> [COURT EXERCICE 1] Pouvez-vous recopier à l'identique ces lignes de la liste, en commençant à la ligne qui contient « family: Ericaceae » et en continuant jusqu'à la fin de la liste, ces deux bornes comprises ?

> [TEXTE À LIRE]
Par François Collon (Hirsch & Vanhaelst)

Lundi 14.02.22

Rompant depuis maintenant trois années avec une tradition de transparence qui l’honorait, l’administration fiscale belge a cessé d’annoncer les secteurs ou les groupes cibles qu’elle entendait contrôler plus spécifiquement.

Interrogés à cet égard dans l’Echo du 11 février 2022, plusieurs experts fiscaux ont néanmoins tenté de relever les thématiques qui seraient plus particulièrement visées. Sans grande surprise pour celles et ceux qui suivent l’actualité fiscale, ils y évoquent les droits d’auteur, les avoirs à l’étranger, les assurances-groupe et les frais professionnels. Rien de neuf sous le soleil.

Il y est aussi question, à nouveau, des « multi-propriétaires », cette catégorie de contribuables aux contours flous dont l’administration fiscale belge semble toutefois se soucier tout particulièrement. Qui sont-ils ? Tâchons de faire un point sur la question.

Qui sont les multi-propriétaires ?

Pour les biens immobiliers donnés en location à des personnes physiques qui ne les affectent ni totalement ni partiellement à l’exercice de leur activité professionnelle et à tous les autres immeubles, le revenu imposable est le revenu cadastral indexé desdits biens, majoré de 40 %.

Le revenu cadastral n’est pas un véritable revenu, mais un revenu fictif qui correspond au revenu annuel moyen net qu'un immeuble procurerait à son propriétaire. Il s’agit donc de la valeur locative moyenne nette d’un an du bien immeuble au moment de référence. Ce moment de référence est le 1er janvier 1975. Pourquoi cette date ? Car l’établissement et l’actualisation des revenus cadastraux nécessitaient un travail de recensement effectué tous les dix ans et mieux connu sous le nom de « péréquation ». Faute de budget suffisant, la dernière péréquation générale date de 1975. Après cette date, les revenus cadastraux n’ont plus été réévalués de manière générale mais simplement indexés. Les valeurs immobilières ayant plus progressé que les prix à la consommation, les revenus cadastraux établis en 1975, quand bien même seraient-ils indexés, aboutissent à ce jour à des valeurs locatives moyennes nettes particulièrement faibles.

Dès lors que la fiscalité immobilière à l’impôt des personnes physiques se fonde essentiellement sur des revenus cadastraux faibles et non sur les loyers réellement perçus, elle s’avère donc très attrayante. Le ministre des Finances Vincent Van Peteghem a d’ailleurs cité cette situation comme l’un des enjeux d’une future réforme fiscale qui verrait les propriétaires imposés sur les loyers réellement perçus.

Le caractère très favorable de la fiscalité immobilière sur les revenus locatifs résidentiels à l’impôt des personnes physiques a amené nombre de contribuables à investir massivement dans l’immobilier. Voici nos multi-propriétaires !

Que doivent-ils craindre ?

Le risque dans le chef de ces multi-propriétaires réside dans une requalification de leurs revenus immobiliers (faiblement imposés) en revenus professionnels imposés au taux progressif par tranches de l’impôt des personnes physiques (pouvant atteindre, et rapidement, 50 %).

> [LISTE FOURNIE]
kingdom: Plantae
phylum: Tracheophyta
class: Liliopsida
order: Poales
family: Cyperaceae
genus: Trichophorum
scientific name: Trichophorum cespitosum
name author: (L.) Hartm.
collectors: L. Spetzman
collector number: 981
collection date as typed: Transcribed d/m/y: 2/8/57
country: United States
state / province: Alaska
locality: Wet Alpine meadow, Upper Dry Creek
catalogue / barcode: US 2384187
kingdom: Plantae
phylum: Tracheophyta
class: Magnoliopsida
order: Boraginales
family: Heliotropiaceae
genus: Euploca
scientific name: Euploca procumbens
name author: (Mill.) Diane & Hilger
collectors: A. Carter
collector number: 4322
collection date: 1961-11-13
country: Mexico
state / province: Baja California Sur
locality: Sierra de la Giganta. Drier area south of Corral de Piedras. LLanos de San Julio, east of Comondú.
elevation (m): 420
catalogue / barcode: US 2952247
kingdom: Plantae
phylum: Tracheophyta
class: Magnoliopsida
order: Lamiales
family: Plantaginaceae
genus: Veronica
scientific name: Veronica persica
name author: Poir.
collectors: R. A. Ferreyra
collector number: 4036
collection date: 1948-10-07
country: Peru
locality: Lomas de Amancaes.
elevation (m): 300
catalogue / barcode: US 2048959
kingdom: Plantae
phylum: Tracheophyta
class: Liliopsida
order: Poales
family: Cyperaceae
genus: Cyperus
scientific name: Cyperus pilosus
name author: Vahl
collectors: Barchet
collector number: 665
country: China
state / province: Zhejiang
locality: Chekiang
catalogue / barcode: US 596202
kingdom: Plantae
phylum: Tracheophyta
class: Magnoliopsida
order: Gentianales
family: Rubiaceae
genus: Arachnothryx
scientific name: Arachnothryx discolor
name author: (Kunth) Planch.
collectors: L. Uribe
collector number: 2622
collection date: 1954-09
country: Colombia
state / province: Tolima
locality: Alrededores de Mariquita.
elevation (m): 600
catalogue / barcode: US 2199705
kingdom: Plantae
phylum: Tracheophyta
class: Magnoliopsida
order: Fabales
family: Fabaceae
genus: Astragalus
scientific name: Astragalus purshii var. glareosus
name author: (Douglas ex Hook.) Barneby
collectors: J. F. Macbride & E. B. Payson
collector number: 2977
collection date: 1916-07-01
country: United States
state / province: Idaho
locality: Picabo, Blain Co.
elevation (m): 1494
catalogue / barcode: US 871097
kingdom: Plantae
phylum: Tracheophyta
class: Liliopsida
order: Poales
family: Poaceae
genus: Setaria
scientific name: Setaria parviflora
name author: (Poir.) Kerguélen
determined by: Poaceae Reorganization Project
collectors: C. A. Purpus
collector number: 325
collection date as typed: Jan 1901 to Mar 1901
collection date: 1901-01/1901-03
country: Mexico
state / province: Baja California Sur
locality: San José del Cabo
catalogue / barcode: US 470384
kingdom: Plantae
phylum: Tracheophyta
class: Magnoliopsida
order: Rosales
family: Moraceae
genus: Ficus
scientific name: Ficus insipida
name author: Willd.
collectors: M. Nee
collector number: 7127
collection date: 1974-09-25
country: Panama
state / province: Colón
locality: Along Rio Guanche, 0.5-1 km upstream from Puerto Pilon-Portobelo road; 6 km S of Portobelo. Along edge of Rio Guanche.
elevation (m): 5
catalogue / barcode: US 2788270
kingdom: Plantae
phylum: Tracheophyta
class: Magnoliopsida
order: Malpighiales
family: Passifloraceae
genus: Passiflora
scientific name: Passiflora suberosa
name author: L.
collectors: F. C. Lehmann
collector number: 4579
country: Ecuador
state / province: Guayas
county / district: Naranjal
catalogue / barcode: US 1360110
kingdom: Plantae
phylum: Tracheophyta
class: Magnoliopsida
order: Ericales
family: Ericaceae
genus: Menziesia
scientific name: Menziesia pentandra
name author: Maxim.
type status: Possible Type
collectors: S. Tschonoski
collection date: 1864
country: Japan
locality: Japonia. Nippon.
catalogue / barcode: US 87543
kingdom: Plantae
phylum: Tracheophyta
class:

> [COURT EXERCICE 2] Pouvez-vous reproduire fidèlement le passage de l'article sur les multi-propriétaires qui commence aux mots « Interrogés à cet » et s'arrête après les mots « les multi-propriétaires ? » ?

> [RÉPONSE ATTENDUE 1]
family: Ericaceae
genus: Menziesia
scientific name: Menziesia pentandra
name author: Maxim.
type status: Possible Type
collectors: S. Tschonoski
collection date: 1864
country: Japan
locality: Japonia. Nippon.
catalogue / barcode: US 87543
kingdom: Plantae
phylum: Tracheophyta
class:

> [RÉPONSE ATTENDUE 2]
Interrogés à cet égard dans l’Echo du 11 février 2022, plusieurs experts fiscaux ont néanmoins tenté de relever les thématiques qui seraient plus particulièrement visées. Sans grande surprise pour celles et ceux qui suivent l’actualité fiscale, ils y évoquent les droits d’auteur, les avoirs à l’étranger, les assurances-groupe et les frais professionnels. Rien de neuf sous le soleil.

Il y est aussi question, à nouveau, des « multi-propriétaires », cette catégorie de contribuables aux contours flous dont l’administration fiscale belge semble toutefois se soucier tout particulièrement. Qui sont-ils ? Tâchons de faire un point sur la question.

Qui sont les multi-propriétaires ?